# Female Betta with guppies



## 123Rascal123 (Jan 28, 2015)

OK, so we currently have a female betta in a smaillish, unfiltered little betta tank, and we have a male in a larger filtered tank. we also have a 60L tank with 30+ guppies, 3 sucking catfish, 1 rummynose, and 4 large Mysterysnails. then we also have a 20L tank with another mysterysnail, 2 goldfish, and another 7 Guppies. Because it is getting hard to maintain the females tank we were thinking of moving her, we obviously can not have her in with the male, so is it ok to put her into the 60L, or 20L tank?? we breed the guppies, and sell them, so we can not have damages tails, and our rummy nose is 7 years old, so we are also worried about him, because he gets stressed very easily..... so is it ok to move her into a tank with these other fish, or not??
Thanks for any help in advance


----------



## Tress (Jun 6, 2014)

Actually I think your current tanks might be a bit over stocked as is. Common/Comet goldfish need at least 40g for one fish, Fancy need at least 20g. They are also coldwater fish while guppies are tropical like bettas. Do you know what kind of catfish they are? Plecos, otos, cories...? If you don't know you can post a picture and we'll help ID them for you.
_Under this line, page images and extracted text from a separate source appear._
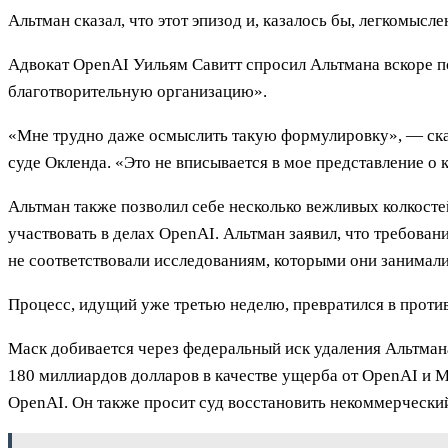
Альтман сказал, что этот эпизод и, казалось бы, легкомыс
Адвокат OpenAI Уильям Савитт спросил Альтмана вскоре пос
благотворительную организацию».
«Мне трудно даже осмыслить такую формулировку», — сказ
суде Окленда. «Это не вписывается в мое представление о
Альтман также позволил себе несколько вежливых колкост
участвовать в делах OpenAI. Альтман заявил, что требован
не соответствовали исследованиям, которыми они занимали
Процесс, идущий уже третью неделю, превратился в против
Маск добивается через федеральный иск удаления Альтман
180 миллиардов долларов в качестве ущерба от OpenAI и M
OpenAI. Он также просит суд восстановить некоммерческий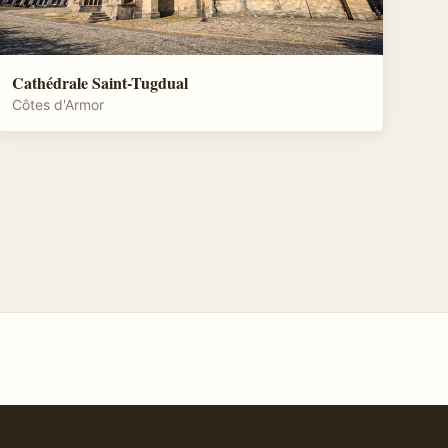
Cathédrale Saint-Tugdual
Côtes d'Armor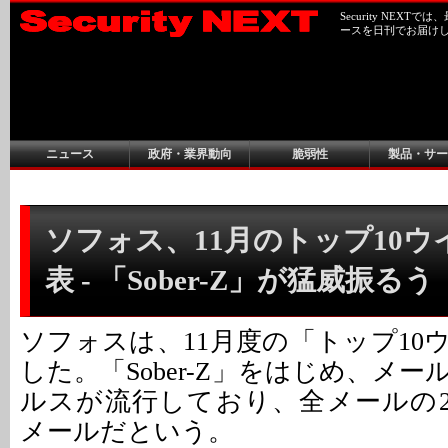
Security NEX
ースを日刊でお届け
ニュース
政府・業界動向
脆弱性
製品・サー
ソフォス、11月のトップ10ウ
表 - 「Sober-Z」が猛威振るう
ソフォスは、11月度の「トップ10
した。「Sober-Z」をはじめ、メ
ルスが流行しており、全メールの2
メールだという。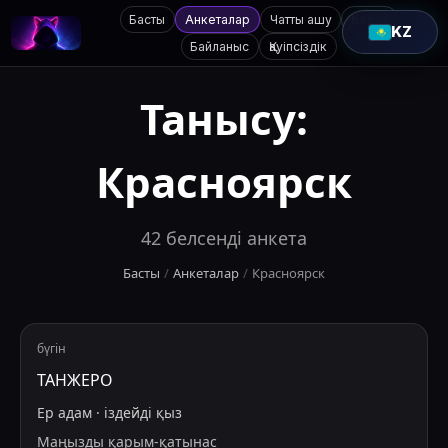
Басты
Анкеталар
Чатты ашу
Қолдау
KZ
Байланыс
Қауіпсіздік
Танысу:
Красноярск
42
белсенді анкета
Басты
/
Анкеталар
/
Красноярск
бүгін
ТАНЖЕРО
Ер адам
·
іздейді
қыз
Маңызды қарым-қатынас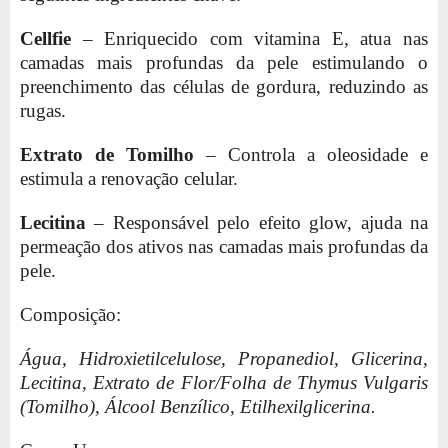
Cellfie
– Enriquecido com vitamina E, atua nas
camadas mais profundas da pele estimulando o
preenchimento das células de gordura, reduzindo as
rugas.
Extrato de Tomilho
– Controla a oleosidade e
estimula a renovação celular.
Lecitina
– Responsável pelo efeito glow, ajuda na
permeação dos ativos nas camadas mais profundas da
pele.
Composição:
Água, Hidroxietilcelulose, Propanediol, Glicerina,
Lecitina, Extrato de Flor/Folha de Thymus Vulgaris
(Tomilho), Álcool Benzílico, Etilhexilglicerina.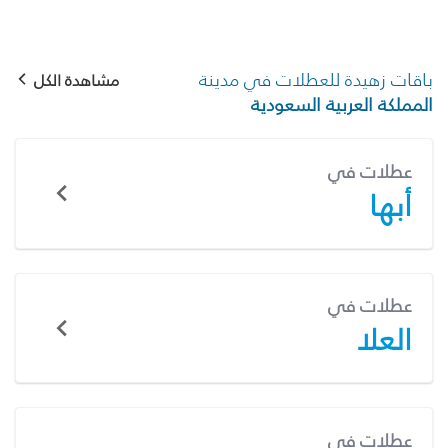
باقات زهيدة للعطلات في مدينة
مشاهدة الكل
المملكة العربية السعودية
عطلات في
أبها
عطلات في
العلا
عطلات في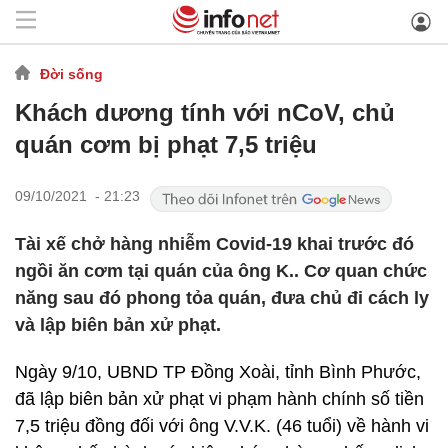
Đời sống
Khách dương tính với nCoV, chủ
quán cơm bị phạt 7,5 triệu
09/10/2021 - 21:23
Tài xế chở hàng nhiễm Covid-19 khai trước đó
ngồi ăn cơm tại quán của ông K.. Cơ quan chức
năng sau đó phong tỏa quán, đưa chủ đi cách ly
và lập biên bản xử phạt.
Ngày 9/10, UBND TP Đồng Xoài, tỉnh Bình Phước,
đã lập biên bản xử phạt vi phạm hành chính số tiền
7,5 triệu đồng đối với ông V.V.K. (46 tuổi) về hành vi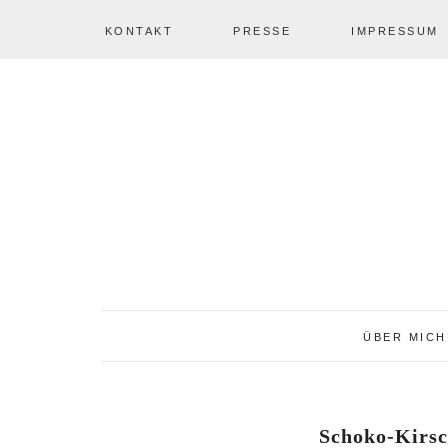
KONTAKT
PRESSE
IMPRESSUM
Zur
Zum
Zur
NAV
Hauptnavigation
Inhalt
Seitenspalte
springen
springen
springen
SOCIAL
ICONS
ÜBER MICH
Schoko-Kirsc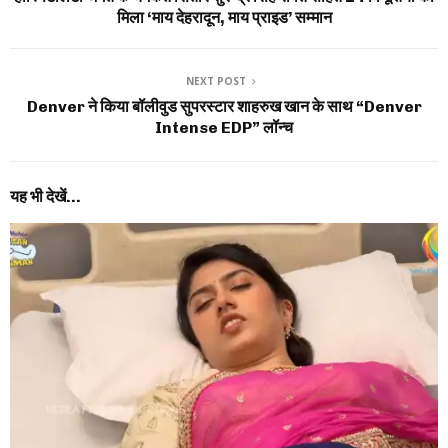
मिला ‘माय देहरादून, माय प्राइड’ सम्मान
NEXT POST
Denver ने किया बॉलीवुड सुपरस्टार शाहरुख खान के साथ “Denver
Intense EDP” लॉन्च
यह भी देखें...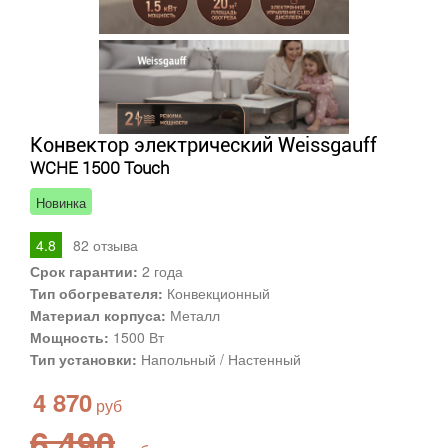
Конвектор электрический Weissgauff
WCHE 1500 Touch
Новинка
4.8
82
отзыва
Срок гарантии:
2 года
Тип обогревателя:
Конвекционный
Материал корпуса:
Металл
Мощность:
1500 Вт
Тип установки:
Напольный / Настенный
4 870
6 490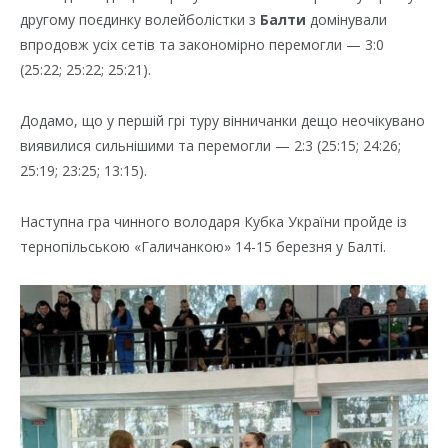
другому поєдинку волейболістки з
Балти
домінували
впродовж усіх сетів та закономірно перемогли — 3:0
(25:22; 25:22; 25:21).
Додамо, що у першій грі туру вінничанки дещо неочікувано
виявилися сильнішими та перемогли — 2:3 (25:15; 24:26;
25:19; 23:25; 13:15).
Наступна гра чинного володаря Кубка України пройде із
тернопільською «Галичанкою» 14-15 березня у Балті.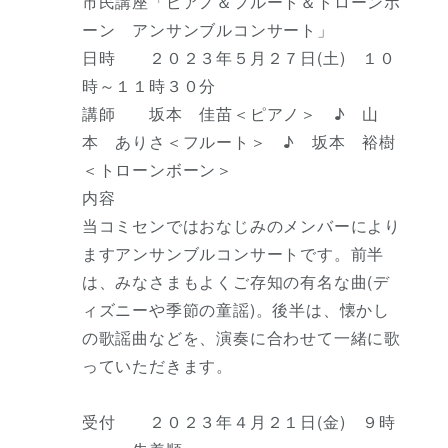
市民講座「ピアノ＆フルート＆トローンボ
ーン アンサンブルコンサート」
日時 ２０２３年５月２７日(土) １０
時～１１時３０分
講師 坂本 佳苗＜ピアノ＞ ♪ 山
本 ありさ＜フルート＞ ♪ 坂本 裕樹
＜トローンボーン＞
内容
当コミセンではおなじみのメンバーにより
ますアンサンブルコンサートです。前半
は、みなさまもよくご存知の有名な曲(デ
ィズニーや季節の童謡)。後半は、懐かし
の歌謡曲などを、演奏に合わせて一緒に歌
っていただきます。
受付 ２０２３年４月２１日(金) ９時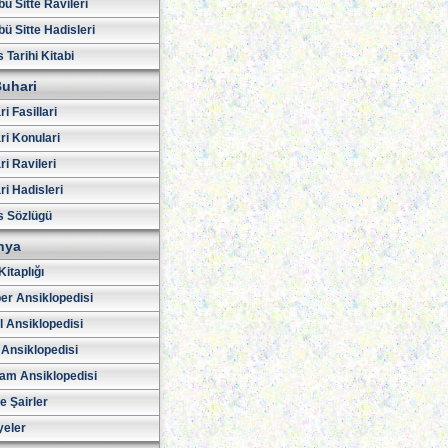
ü Sitte Ravileri
ü Sitte Hadisleri
 Tarihi Kitabi
uhari
i Fasillari
ri Konulari
i Ravileri
i Hadisleri
s Sözlügü
hya
Kitaplığı
er Ansiklopedisi
l Ansiklopedisi
 Ansiklopedisi
am Ansiklopedisi
ve Şairler
yeler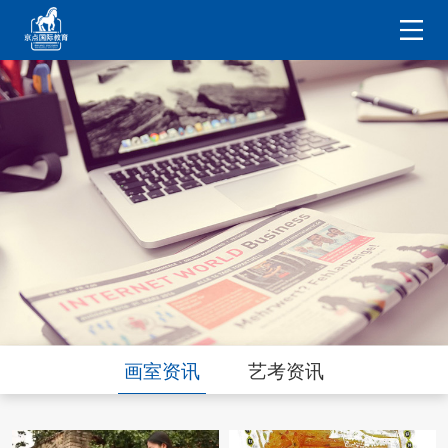
画室资讯
艺考资讯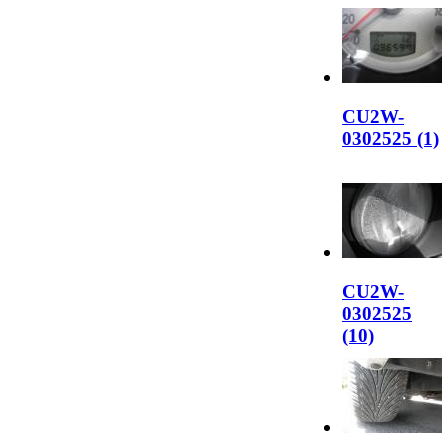
CU2W-
0302525 (1)
CU2W-
0302525
(10)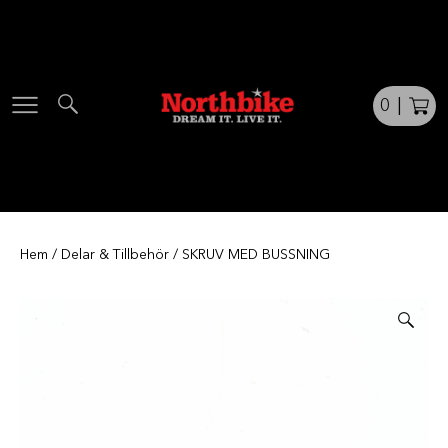
Skip
to
content
0
|
Hem
/
Delar & Tillbehör
/ SKRUV MED BUSSNING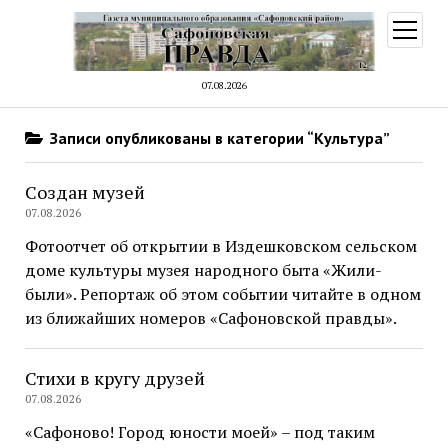
открыт
меню
07.08.2026
Записи опубликованы в категории “Культура”
Создан музей
07.08.2026
Фотоотчет об открытии в Издешковском сельском
доме культуры музея народного быта «Жили-
были». Репортаж об этом событии читайте в одном
из ближайших номеров «Сафоновской правды».
Стихи в кругу друзей
07.08.2026
«Сафоново! Город юности моей» – под таким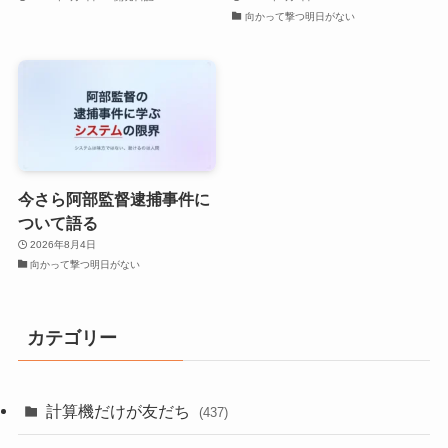
向かって撃つ明日がない
今さら阿部監督逮捕事件に
ついて語る
2026年8月4日
向かって撃つ明日がない
カテゴリー
計算機だけが友だち
(437)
Some catfish can be a bit more aggressive, some (like cories & otos) need a shoal of at least 6, and some can grow way too big. Also Rummynose's need a shoal as well, but kudos for having such an old one.

I think we need to know a little more about your tanks too, pictures would be great as well. Do you have heaters, what are the temps, what is your water change schedule like?


----------



## sharkettelaw1 (Mar 6, 2013)

its not really a good idea to put a female betta with guppies. They like to chase and nip. Well, mine killed any guppies I put in, but every fish is different. Though I don't think it's worth the risk


----------



## LurkerMom (Sep 9, 2013)

mine leaves the adults alone, but they control the population of frys so I'm happy about that!


----------



## TerriGtoo (Jul 2, 2013)

If your guppies are part of your livlihood, i wouldn't put your female (or male) in the large tank. She may possibly leave the adults alone but she sure as shootin' will hunt down the fry and clean you out that way.


----------



## 123Rascal123 (Jan 28, 2015)

i dont have any pictures at the moment, but in summer the tanks stay at 25-28 degrees, and in winter we put a heater in to maintain this temp, because if we have a heater in year round it gets to hot in the warmer months. 
we only have this many guppies at the moment, because we have not been able to take our young ones to the petshop as of yet, but that will be dont this weekend, and we are getting rid of 30+ so the tanks will not be overstocked. 
we have tried more rummynoses, but it stresses our current one out to much, he is happy just chilling, and he is good friends with our sucking catfish of the same age. 
our three catfish are gyrinocheilus aymonieri, one of them is the same age as our rummynose, the other two we got at the start of this year. when one of the new ones gets bigger we are moving her to the tank with the two goldfish.
our large tank, because it has so many fish in it at the moment we do a 50% water change every 4 days, we can not do it any closer together because rummy gets stressed so easily. and our goldfish tanks gets a 50% water change every week.
Because our guppies we do rely on for a small income would we be better off placing the female in with the goldfish and the handful of guppies in the tank with them??
*
*


----------



## RNHime (Mar 12, 2015)

If the condition of your guppies is important I definitely wouldn't want to risk putting a female in there with them. Have you given any thought to creating a divided area of a tank for her?


----------



## rubbie5837 (Dec 22, 2014)

As stated before, goldfish are cold water fish. They aren't compatable with tropical fish like the rest of your fish. They should have a very large tank to themselves and that's it. And bettas will eat guppie fry. As will the guppies themselves if they find them. Is there any perticular reason you can't either get her a more suitable tank, or get a tank and divide it between the 2 bettas? If you are set on downsizing your tank amounts, then that seems to be the most logical.


----------